Mich erschrecken solche Sätze angesichts unserer aktuellen Situation. Sollte Gott etwa die besonders Schwachen und Verletzlichen sowie alte Menschen weltweit strafen? Sollte er etwa die strafen wollen, die ohnehin schon auf der Verliererseite des Lebens stehen: Die Armen in den Slums, ohne Zugang zu sauberem Wasser und einer ordentlichen Gesundheitsversorgung? Die reichen Menschen in den entwickelten Ländern, die vielfach (auch wenn sie es nicht bewusst wollen), auf Kosten der Armen leben, also wir! – wir können uns in der Regel besser schützen und kommen in dieser Krise wahrscheinlich glimpflicher davon als andere. Entspricht das Gottes Gerechtigkeit? Wenn man nur ein bisschen über solche Vorstellungen nachdenkt, spürt man, wie vorsichtig man mit vorschnellen Urteilen sein sollte.
Aber noch einmal: Natürlich verbietet es sich für den gläubigen Menschen so zu tun, als ob das konkrete Geschehen hier auf der Erde nichts mit Gott zu tun hätte. Himmel und Erde voneinander zu trennen, das ist spätestens seit der Menschwerdung Gottes in Jesus Christus und seit dessen Auferstehung zum Vater im Himmel nicht mehr statthaft. Von daher muss immer wieder die Frage gestellt werden, wie Gott zu dieser Erde steht und zu all dem, was uns aktuell umtreibt. Und ja: Hier sind besonders diejenigen gefragt, die amtlich den Glauben verkünden. Aber sie müssen es mit Sensibilität und mit Bedacht und mit tiefem Respekt vor Gott und den Menschen tun.

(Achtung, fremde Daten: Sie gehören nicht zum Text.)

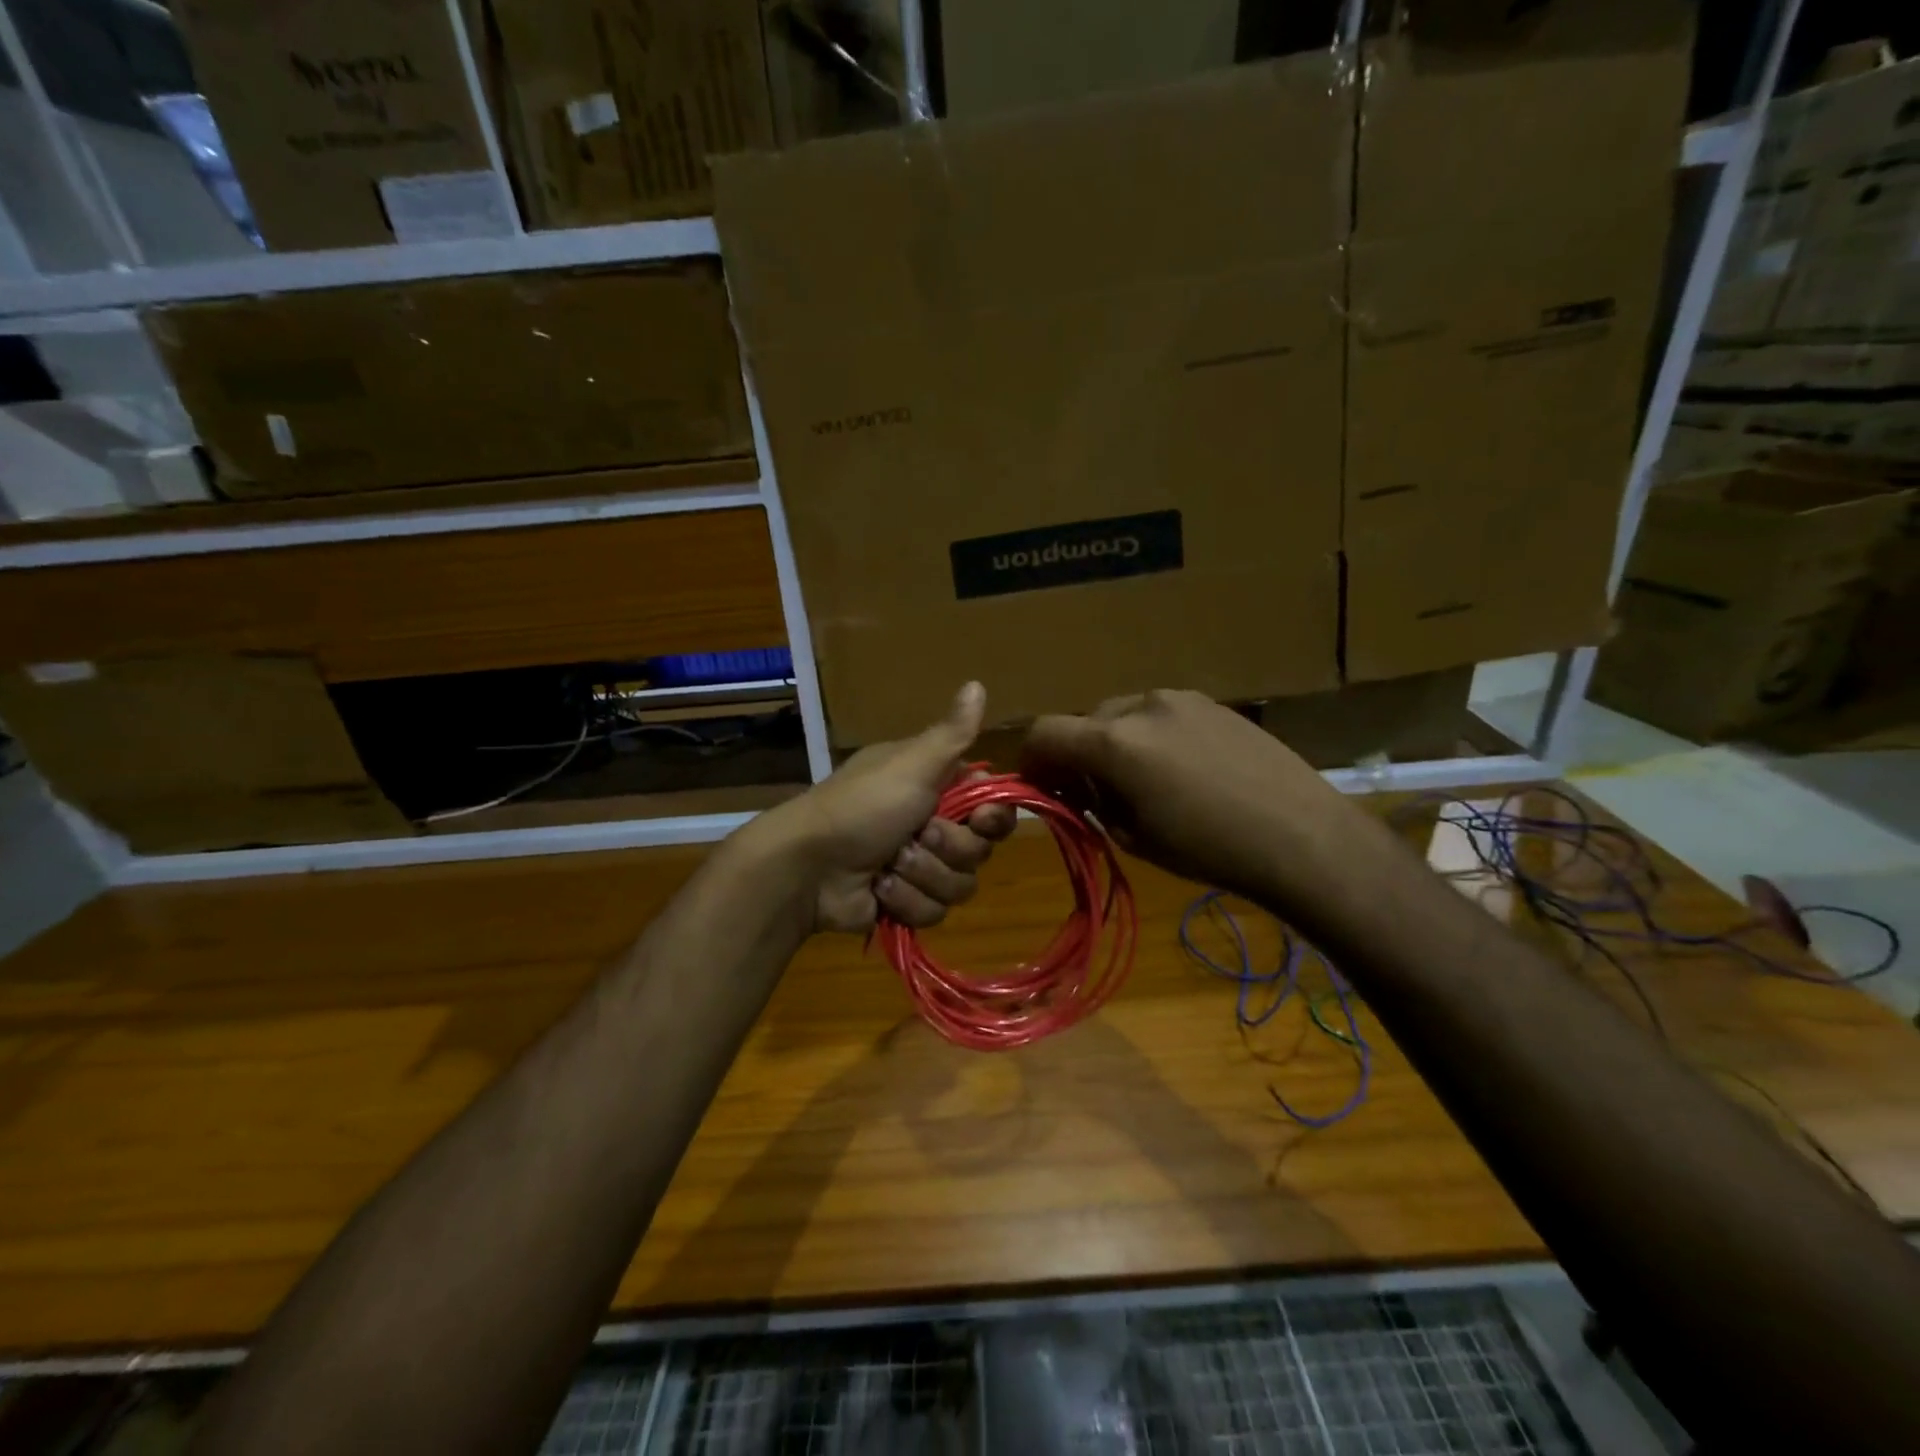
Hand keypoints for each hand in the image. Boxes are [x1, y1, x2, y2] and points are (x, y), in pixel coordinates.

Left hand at [753, 682, 1016, 933]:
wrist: (808, 866)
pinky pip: (934, 912)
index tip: (981, 820)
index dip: (993, 819)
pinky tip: (878, 890)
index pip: (992, 808)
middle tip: (916, 835)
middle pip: (979, 851)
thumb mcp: (911, 764)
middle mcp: (933, 825)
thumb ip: (952, 733)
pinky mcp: (906, 904)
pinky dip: (905, 901)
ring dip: (922, 876)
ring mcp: (919, 868)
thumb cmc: (862, 806)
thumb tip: (977, 682)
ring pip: (960, 886)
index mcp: (936, 788)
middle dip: (947, 848)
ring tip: (887, 866)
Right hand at [1022, 688, 1346, 902]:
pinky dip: (1150, 736)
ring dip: (1115, 743)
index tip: (1040, 786)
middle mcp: (1140, 705)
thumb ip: (1093, 804)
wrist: (1301, 835)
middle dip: (1078, 754)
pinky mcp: (1212, 702)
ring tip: (1143, 782)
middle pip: (1085, 721)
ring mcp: (1180, 698)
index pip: (1045, 732)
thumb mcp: (1134, 837)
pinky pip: (1159, 714)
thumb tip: (1077, 789)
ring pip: (1123, 714)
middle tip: (1095, 794)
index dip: (1032, 759)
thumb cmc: (1209, 849)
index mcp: (1113, 742)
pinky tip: (1182, 770)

Insofern gefällt es mir besser, wie Papst Franziskus über die Situation spricht, in der sich die Menschheit aktuell befindet. Er bezeichnet sie als Prüfung. Die Corona-Pandemie ist keine Strafe Gottes, aber sie ist eine Prüfung. Denn sehr viele Bereiche unseres Lebens kommen auf den Prüfstand:
Ja, die Zeit, die wir erleben, sie ist eine Zeit der Prüfung, nicht nur persönlich-menschlich, nicht nur gesellschaftlich, nicht nur wirtschaftlich und politisch. Sie ist auch eine Zeit der spirituellen Prüfung, Erprobung und Bewährung. Gott hat uns diese Pandemie nicht geschickt. Er will, dass wir sie bestehen, uns in ihr bewähren; dass wir aus ihr lernen für eine gute Zukunft der Menschheitsfamilie.
O Maria, […]
du weißt, was wir brauchen.
Wir sind sicher, dass du dafür sorgen wirst,
dass wie zu Kana in Galiläa Freude und Frohsinn zurückkehren mögen
nach dieser Zeit der Prüfung.
Hilf uns, Mutter der göttlichen Liebe,
uns dem Willen des Vaters anzugleichen
und das zu tun, was Jesus uns sagen wird,
der unser Leiden auf sich genommen und unseren Schmerz getragen hat,
um uns durch das Kreuz zur Freude der Auferstehung zu führen. Amen.